Irish Examiner View: Surgery delays for children with spinal issues simply not good enough
A “temporary pause” has been imposed on scoliosis operations for children which were scheduled to take place over the next three weeks at Temple Street Hospital in Dublin. Picture: Sasko Lazarov/RollingNews.ie
At this moment, there are 32 children with scoliosis awaiting surgery at Temple Street Children’s Hospital in Dublin.
In the next three weeks a number of those children were anticipating vital, yet complex, spinal surgery. Those operations have been cancelled for three weeks, creating grave anxiety among those awaiting the procedures and their parents.
The three-week cancellation might not seem like much to anyone outside the bubble of this ongoing problem, but for those desperate for surgery — and their loved ones — this is yet another kick in the teeth from a health system they widely regard as having failed them.
Young patients and their guardians, long suffering and in desperate need of relief from constant pain — or worse, having to watch a small child in permanent, unrelieved agony — feel betrayed by this latest delay.

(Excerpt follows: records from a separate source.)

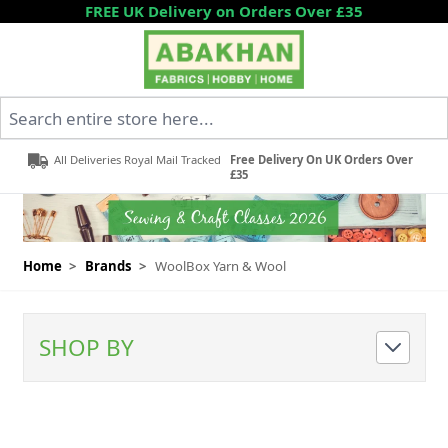
Skip to Content
FREE UK Delivery on Orders Over £35
Search entire store here...
All Deliveries Royal Mail Tracked
Free Delivery On UK Orders Over
£35
Home
>
Brands
>
WoolBox Yarn & Wool
SHOP BY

Everyone understands the highly complex nature of surgeries on patients with scoliosis, hydrocephalus, and spina bifida takes expertise, time, and an awful lot of post-operation treatment. It necessitates the development and building of specialist teams of doctors, nurses, and support staff.
Children’s Health Ireland, which is responsible for delivering this vital care, says the cumulative effect of taking on such complex surgeries has put pressure on beds, theatre capacity, and specialist staff. Frankly, this is not good enough.
The organisation’s position that the cancellation of surgeries was a “temporary pause” and it would deliver on its promise that by the end of the year no patient would be waiting more than four months for treatment, rings hollow.
Many patients have already been waiting for too long for treatment and, it seems to them and their loved ones, their pain and discomfort is acceptable to those in charge.
For so long now it has been widely accepted that Children’s Health Ireland staff have been under-resourced, leading to the backlogs which forced this “pause”.
Ireland may have many problems that need to be addressed urgently, but surely there is no greater problem than children living in unnecessary, constant, and debilitating pain.